TEXTO DE ESTUDO →
      • Operações idempotentes não são o mesmo que operações atômicas. Quando a operação tem êxito, tudo fica bem e a saída é idêntica às operações atômicas. Quando uma operação falha, o cliente pode tentar de novo e, se tiver sucesso, tudo estará bem novamente. Se, no entanto, a operação falhar mesmo após tentar novamente, é possível que ela deixe efeitos colaterais, ao contrário das operações atômicas. Infelizmente, com o Cassandra, essa é uma complexidade com a qual os programadores precisam lidar por si mesmos.
    • A procura é complicada
      • A procura não é integrada no núcleo da arquitetura do Cassandra, e mecanismos de procura são incluídos usando ordens de classificação, como descrito anteriormente. O Cassandra suporta índices secundários, criados automaticamente pelo sistema, com funcionalidade limitada. Quando os índices secundários não funcionam, os usuários precisam aprender sobre o modelo de dados e desenvolver índices usando ordens de classificação e fatias.
      • Três tipos de área de complexidade associados à criação de métodos de procura:
      • Para criar métodos de procura customizados, os programadores precisam entender indexação e detalhes sobre armazenamento em certo grau. Portanto, o Cassandra requer desenvolvedores mais qualificados que os modelos relacionais.
      • Os índices customizados dependem muito de ordens de classificação, e são complicados. Há dois tipos de ordem de classificação: primeiro, as colunas são sempre classificadas por nome. Segundo, as ordens de classificação de linha funcionam apenas se um particionador que preserva a ordem (consulte Recursos) for usado.
      • A inclusão de novas consultas geralmente demanda mais mudanças nos índices e código, ao contrário de modelos relacionais. Isso exige que desenvolvedores analisem consultas antes de armazenar os dados.

SUAS TAREFAS →
- A) Segundo o texto sobre o Cassandra, quantos tipos de ordem de classificação existem e quais são eles?
- B) Dê continuidade ao texto sobre o Cassandra a partir da última frase, no mesmo estilo de tópicos.

DADOS DISPONÍVEIS →
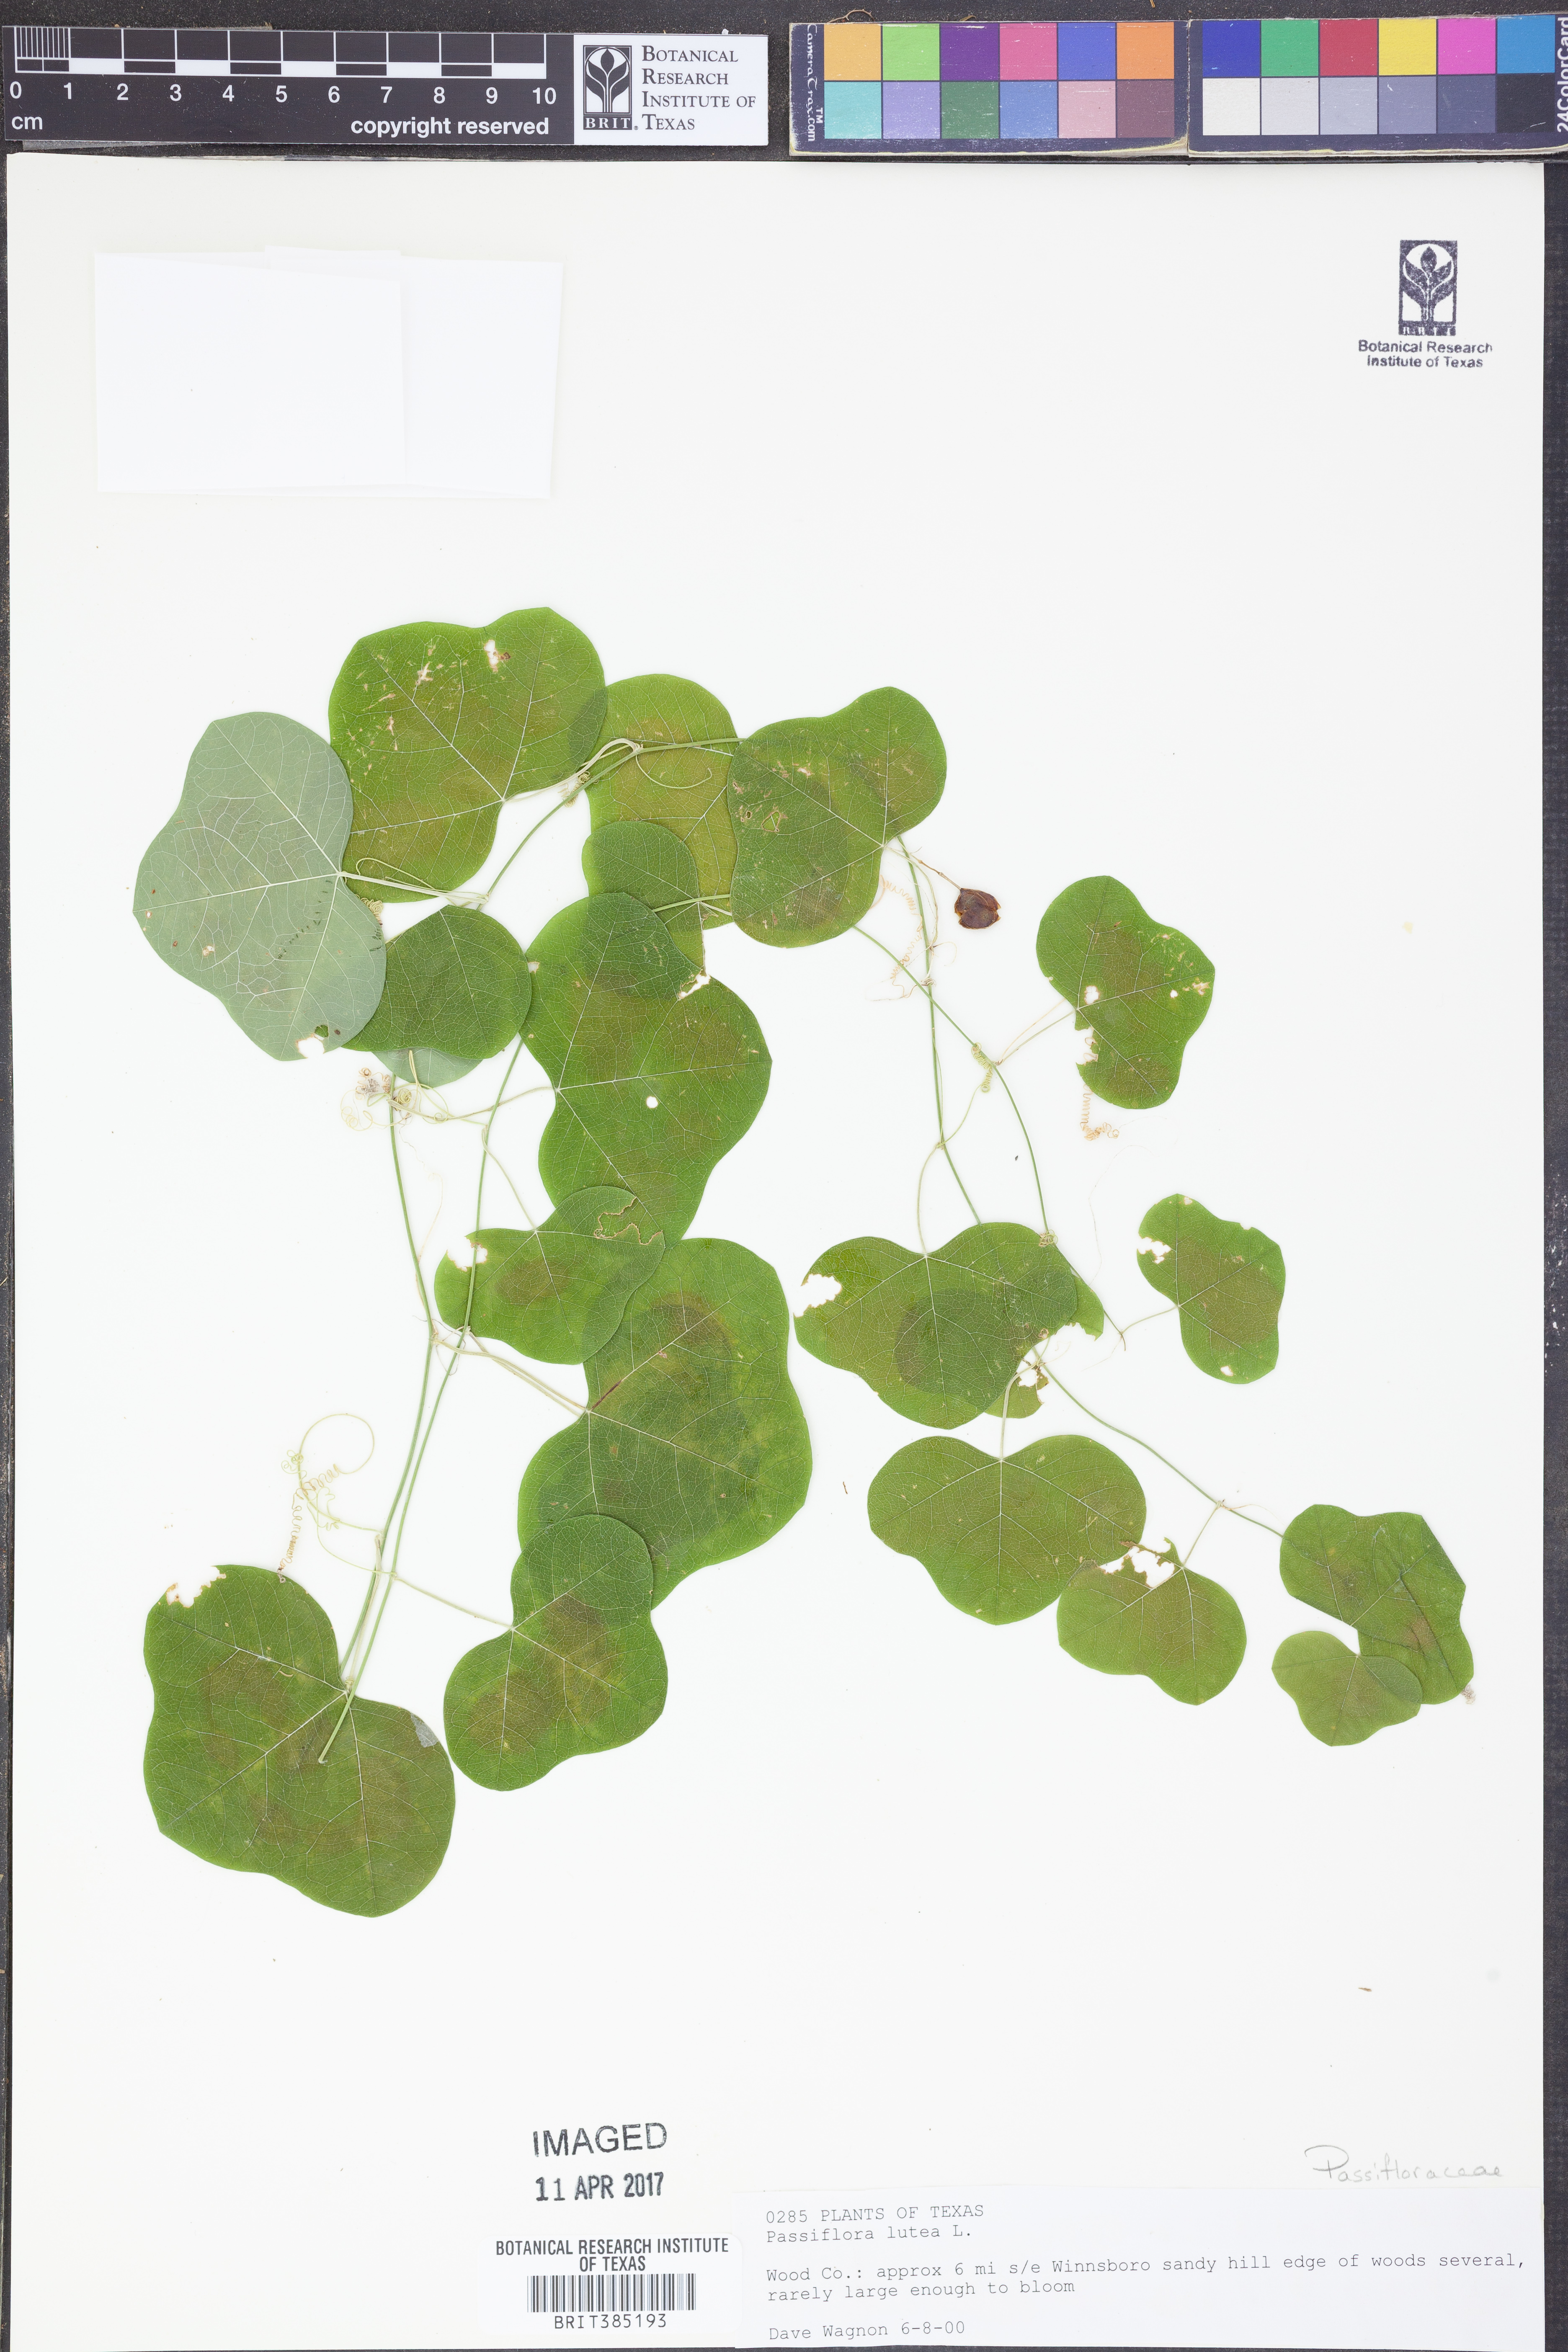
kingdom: Plantae
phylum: Tracheophyta
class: Magnoliopsida
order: Malpighiales
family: Passifloraceae
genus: Passiflora
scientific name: Passiflora lutea
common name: Yellow passionflower
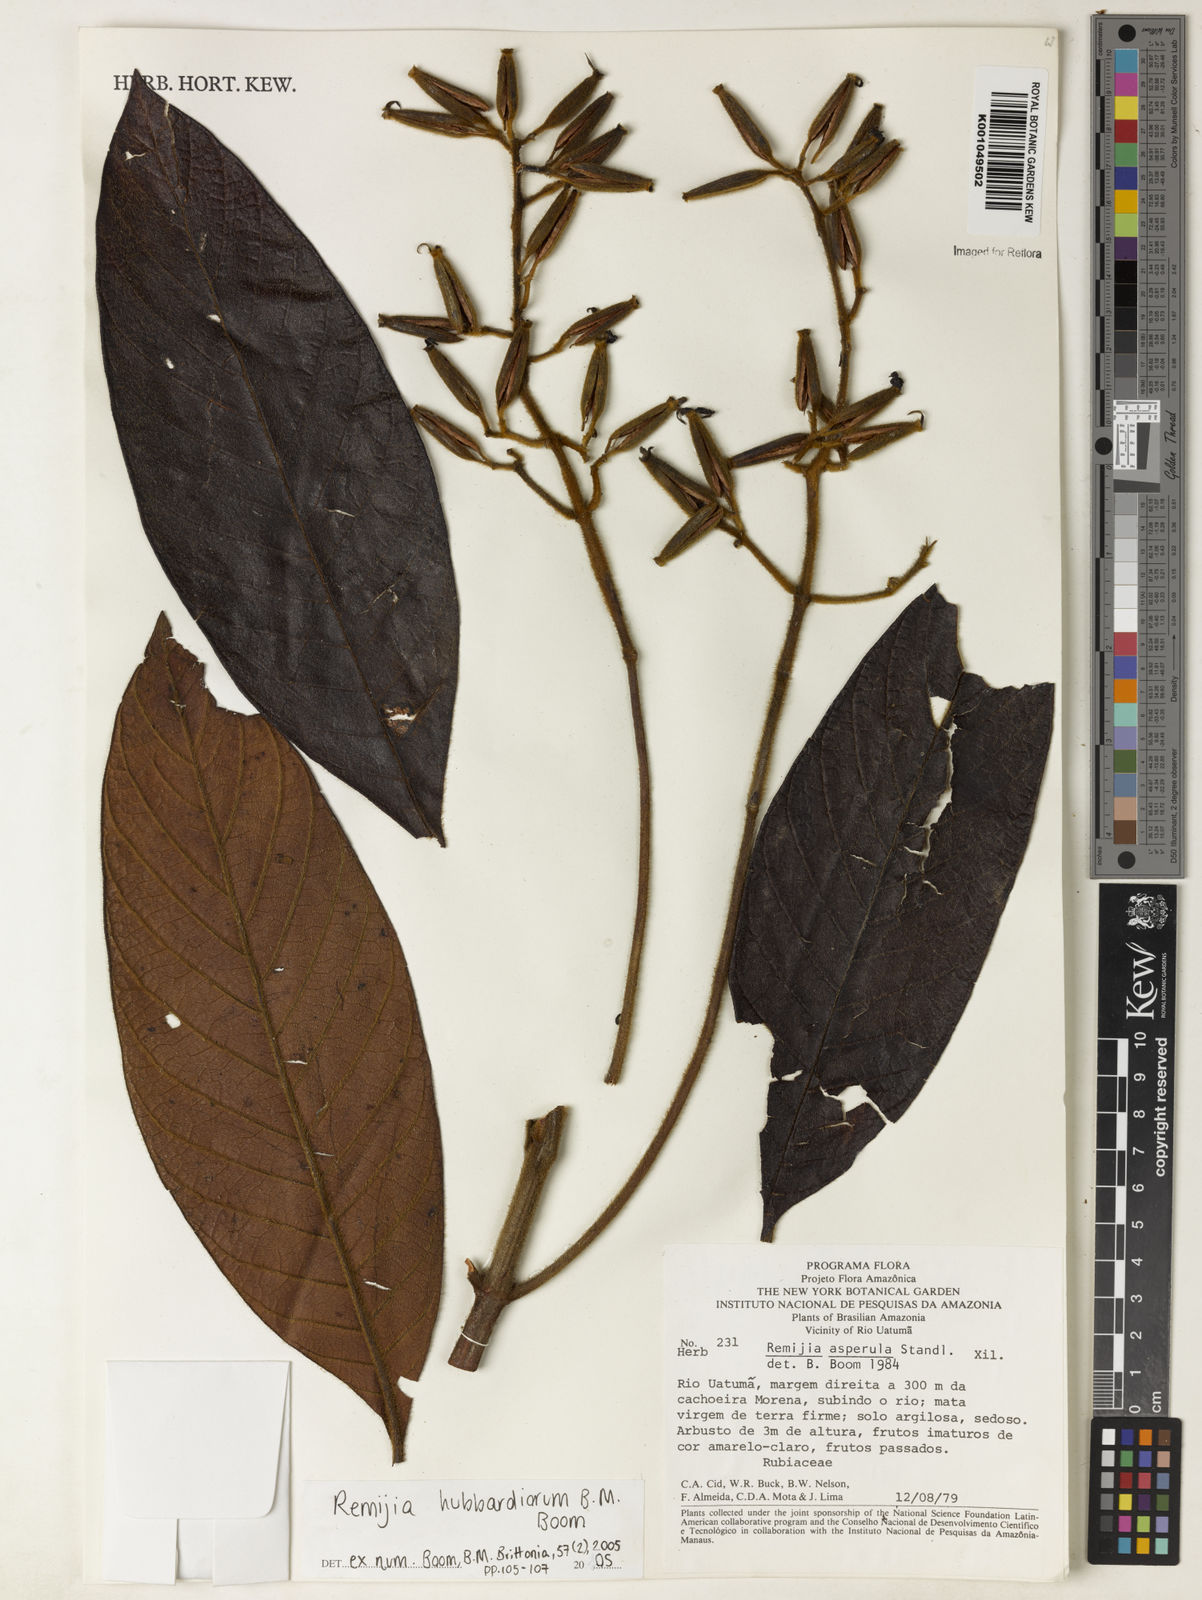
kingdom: Plantae
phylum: Tracheophyta
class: Magnoliopsida
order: Gentianales
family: Rubiaceae
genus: Remijia
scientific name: Remijia hubbardiorum
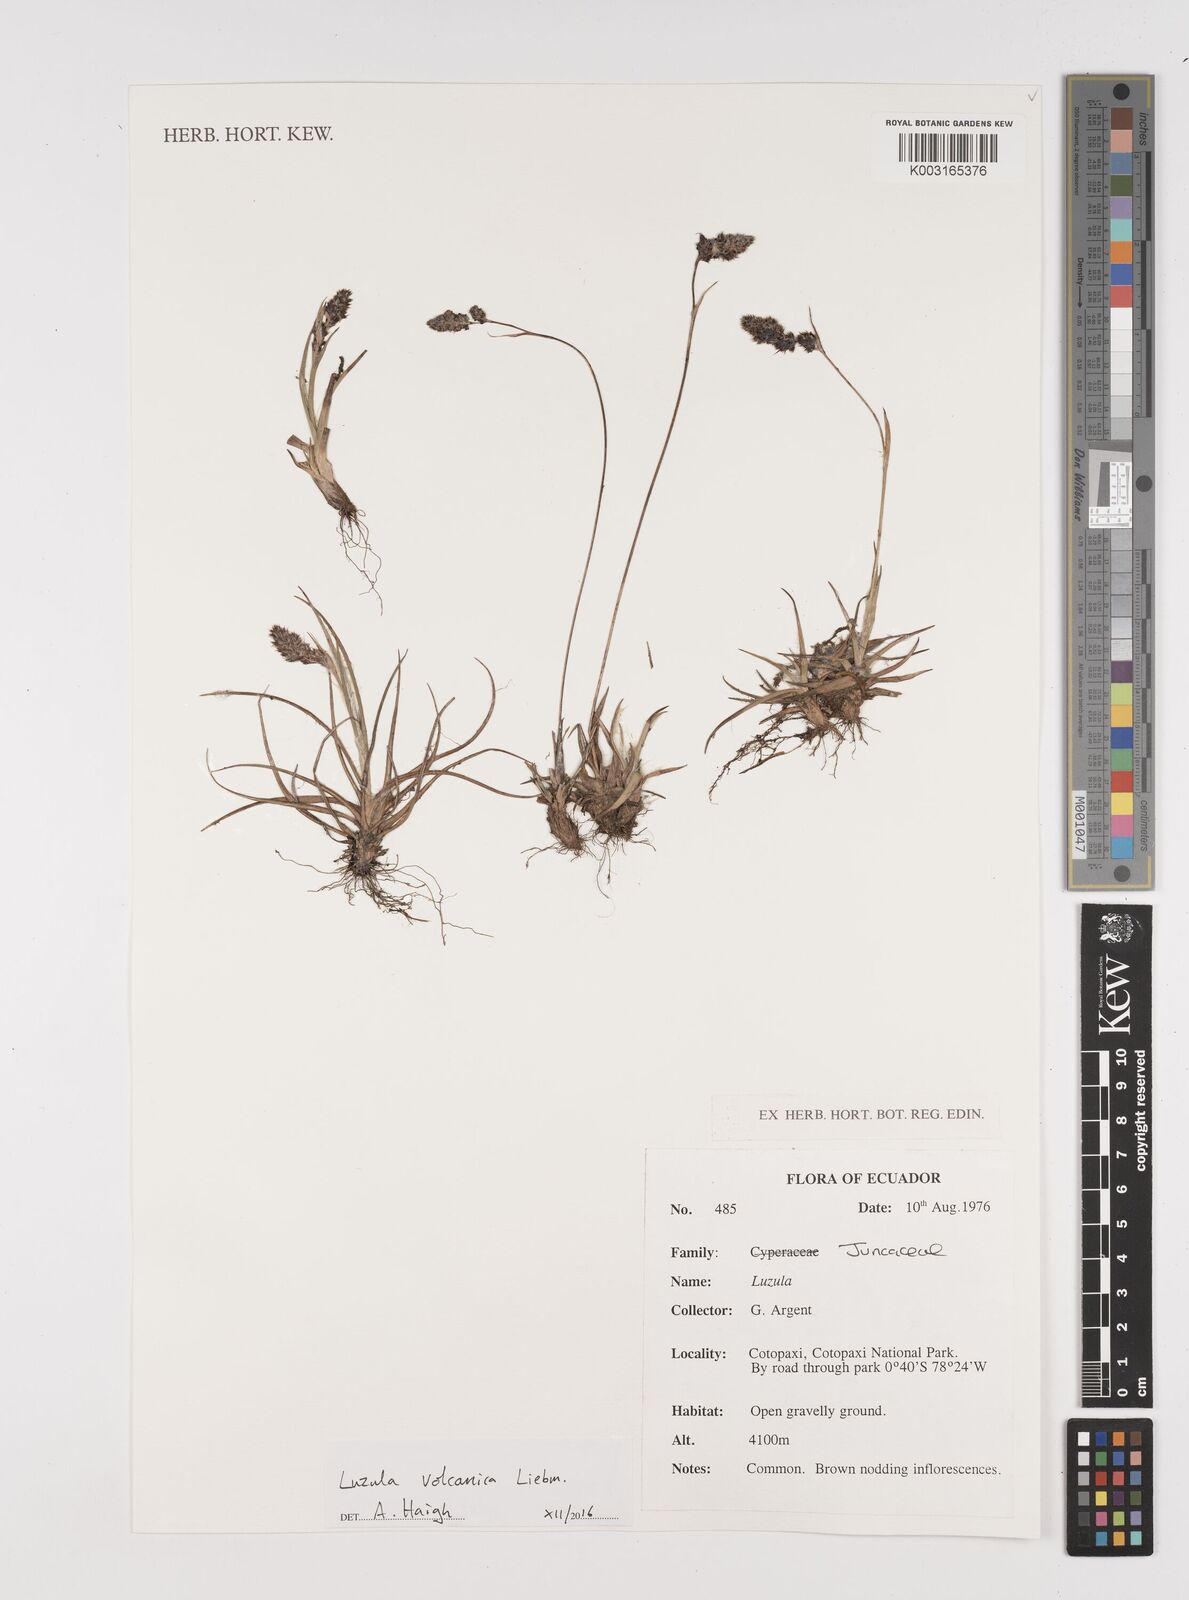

TAREFAS RESOLVIDAS →
- A) São dois: as colunas são sempre classificadas por nome, e as linhas só são classificadas se for usado um particionador que preserva a ordem.

- B)
    • Recomenda-se não usar supercolunas e particionadores de preservação
      • As supercolunas do Cassandra podem ser úteis ao modelar dados em mais de um nível, situação na qual o Cassandra incluí mais um nível na hierarquia. No entanto, tudo que pode ser modelado com supercolunas também pode ser suportado através de colunas. Portanto, as supercolunas não fornecem eficiência adicional. Além disso, elas também não suportam índices secundários. Portanto, os desenvolvedores do Cassandra recomendam não usar supercolunas. Embora não haja uma data firme para descontinuar o suporte, isso pode acontecer em liberações futuras.
      • Um particionador no Cassandra decide como distribuir (dividir em shards) dados entre os nós do Cassandra, e há muitas implementações. Caso seja usado um particionador que preserva a ordem, os IDs de linha são armazenados na ordem de classificação e o Cassandra pode realizar fatias (procuras) em IDs de linha. Esse particionador não distribui os dados de maneira uniforme entre seus nós. No entanto, com grandes conjuntos de dados, alguns dos nós podem estar ocupados enquanto outros possuem carga leve. Por isso, os desenvolvedores também recomendam não usar particionadores que preservam a ordem.
    • A recuperação da falha é manual
      • Quando um nó em um cluster do Cassandra falha, o cluster continua funcionando se houver réplicas. A recuperação completa, que é redistribuir dados e compensar pelas réplicas perdidas, é uma operação manual através da ferramenta de linha de comandos chamada ferramenta node (consulte Recursos). . Além disso, enquanto a operação manual é realizada, o sistema estará indisponível.
    • Ele se lembra de exclusões
      • O Cassandra é projetado de forma que continua a funcionar sem problema mesmo que um nó fique inativo (ou seja, desconectado) e retorne depois. Uma consequência é que isso complica a exclusão de dados. Por exemplo, imagine que um nó está inativo. Enquanto ele está inativo, um item de dados é excluído nas réplicas. Quando o nó indisponível retorna, ele reapresenta o item de dados excluído no processo de sincronização, a menos que o Cassandra se lembre de que esse item foi excluído.
      • Portanto, o Cassandra precisa lembrar que o item de dados foi excluído. No release 0.8, o Cassandra estava lembrando-se de todos os dados, mesmo se fossem excluídos. Isso fazia com que o uso do disco aumentasse continuamente em operações com muitas atualizações. O Cassandra não precisa se lembrar de todos os dados excluídos, mas apenas do fato de quem um item de dados foi excluído. Essa correção foi feita em liberações posteriores do Cassandra.